The plan calls for taking advantage of the city's assets.
By PETER H. MILLIKEN
VINDICATOR STAFF WRITER
YOUNGSTOWN -- The development of a downtown arts and entertainment district is just one phase of the city's revitalization, according to a newly released Youngstown Reconstruction and Recovery Plan.
Other phases would include attracting new businesses to the Brier Hill area; establishing a shipping hub for Federal Express, United Parcel Service and others at the Youngstown-Warren Regional Airport; re-establishing local passenger rail service; and using eminent domain to acquire and demolish vacant eyesore buildings in areas near downtown.
The plan, designed to fit into the Youngstown 2010 development vision, was presented Wednesday by Jeffrey A. Kurz, legal counsel for the Youngstown Arts and Entertainment District Association (YAEDA). On July 16, city council concurred with the association's proposal for a state-designated downtown arts and entertainment district that could bring 15 new liquor licenses to the downtown area.
"It takes the entire city and views each part of the city of Youngstown and how we can bring it back through manufacturing, social initiatives, aesthetic initiatives, economic initiatives, and entertainment. It's a wagon-wheel approach" centered upon the city's downtown, Kurz said.
"This reconstruction plan is designed to make sure that downtown can be functional by making everything around it functional as well," he said.
The plan
The YAEDA-sponsored plan is designed to take advantage of the area's assets: availability of ample water supply and land, excellent highway and rail transportation system, fully equipped Youngstown-Warren Regional Airport, low cost of living and large labor pool.
Besides bars and restaurants, the downtown entertainment district would include artists' studios and galleries and specialty stores, such as a "Made in America" store featuring only U.S.-made goods, Kurz said.
In Brier Hill, the goal would be to get a continuum of related businesses to locate there, including suppliers, manufacturers and distributors, with convenient proximity to the 711 connector now under construction. Spurred by land and tax incentives, these businesses would offer job opportunities to nearby low-income residents as well as Youngstown State University and technical school graduates.

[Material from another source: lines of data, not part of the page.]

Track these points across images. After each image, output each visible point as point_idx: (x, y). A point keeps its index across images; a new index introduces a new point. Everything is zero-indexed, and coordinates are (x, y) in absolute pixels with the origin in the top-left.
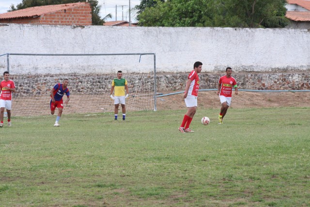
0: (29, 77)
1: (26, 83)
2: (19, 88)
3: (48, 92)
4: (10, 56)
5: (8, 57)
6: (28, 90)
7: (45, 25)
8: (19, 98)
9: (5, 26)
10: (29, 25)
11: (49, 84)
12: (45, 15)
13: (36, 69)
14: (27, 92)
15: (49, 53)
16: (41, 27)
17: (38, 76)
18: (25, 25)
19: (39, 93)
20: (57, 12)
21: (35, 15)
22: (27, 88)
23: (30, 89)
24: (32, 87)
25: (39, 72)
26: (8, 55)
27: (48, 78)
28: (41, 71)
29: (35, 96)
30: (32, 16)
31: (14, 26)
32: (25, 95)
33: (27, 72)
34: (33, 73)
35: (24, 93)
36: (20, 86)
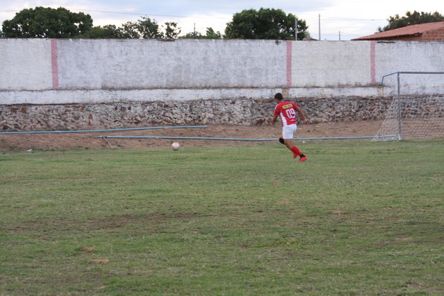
0: (416, 97)
1: (414, 104)
2: (407, 109)
3: (436, 113)
4: (400, 75)
5: (398, 75)
6: (416, 111)
7: (433, 42)
8: (406, 120)
9: (391, 44)
10: (417, 42)
11: (438, 104)
12: (427, 32)
13: (424, 88)
14: (415, 113)
15: (437, 71)
16: (428, 44)
17: (426, 96)
18: (413, 42)
19: (428, 114)
20: (440, 30)
21: (416, 32)
22: (415, 109)
23: (418, 109)
24: (420, 108)
25: (427, 92)
26: (399, 73)
27: (437, 98)
28: (429, 91)
29: (423, 117)
30: (414, 34)
31: (401, 43)
32: (413, 116)
33: (414, 91)
34: (421, 93)
35: (412, 114)
36: (408, 107)
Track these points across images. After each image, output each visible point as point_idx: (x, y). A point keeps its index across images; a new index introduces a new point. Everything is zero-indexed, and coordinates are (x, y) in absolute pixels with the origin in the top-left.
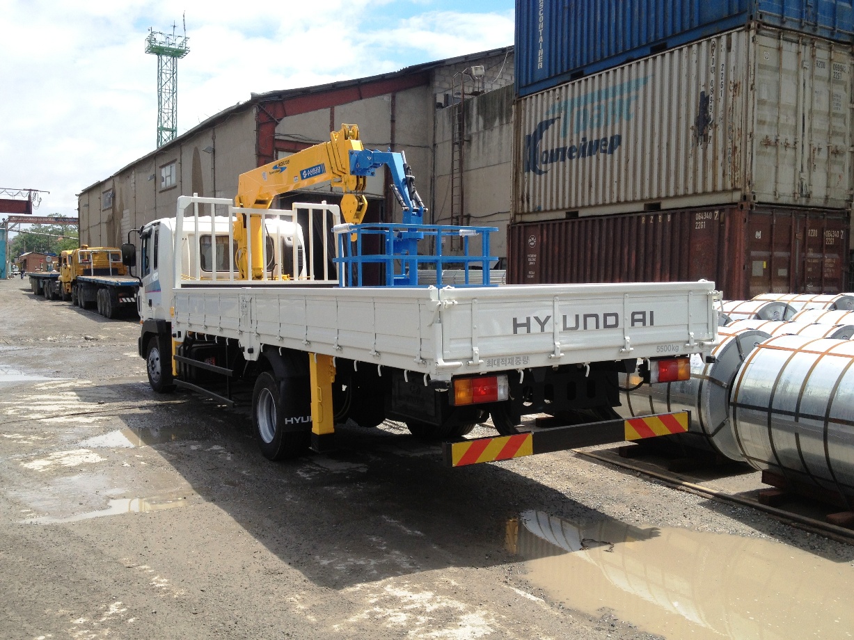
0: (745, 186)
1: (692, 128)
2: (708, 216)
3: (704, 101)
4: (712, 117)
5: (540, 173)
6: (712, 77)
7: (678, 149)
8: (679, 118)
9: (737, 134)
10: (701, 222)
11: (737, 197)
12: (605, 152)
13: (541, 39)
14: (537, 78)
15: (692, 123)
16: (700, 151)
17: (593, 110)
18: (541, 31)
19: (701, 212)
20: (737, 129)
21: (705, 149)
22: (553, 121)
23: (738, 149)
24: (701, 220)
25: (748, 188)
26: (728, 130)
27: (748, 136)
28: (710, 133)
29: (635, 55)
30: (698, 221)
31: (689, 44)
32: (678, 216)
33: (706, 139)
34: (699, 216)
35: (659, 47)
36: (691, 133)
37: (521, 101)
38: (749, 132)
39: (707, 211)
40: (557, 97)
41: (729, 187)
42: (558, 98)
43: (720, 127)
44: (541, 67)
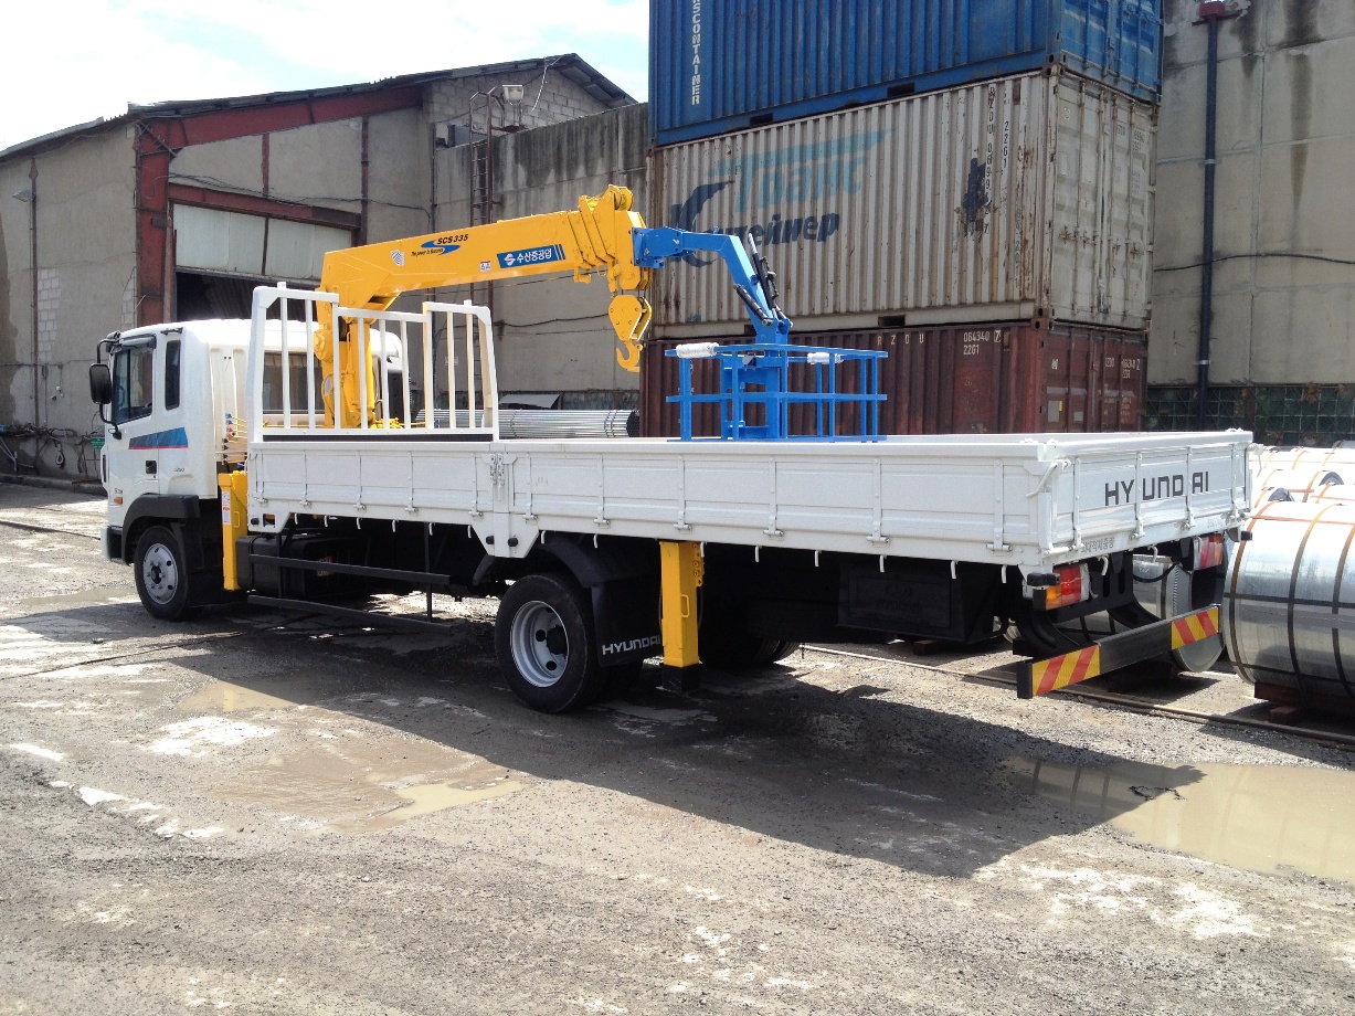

To expedite shipping for the benefit of local businesses, tax and land incentives would be used to get Federal Express, UPS and others to set up business the airport. This would also capitalize on the area's geographically central location for shippers.
An ambitious part of the proposal calls for local passenger rail service connecting Youngstown and surrounding communities along track in a 24-station system running from Ashtabula to East Liverpool.
That proposal would be patterned after the Cuyahoga Valley Scenic Railroad.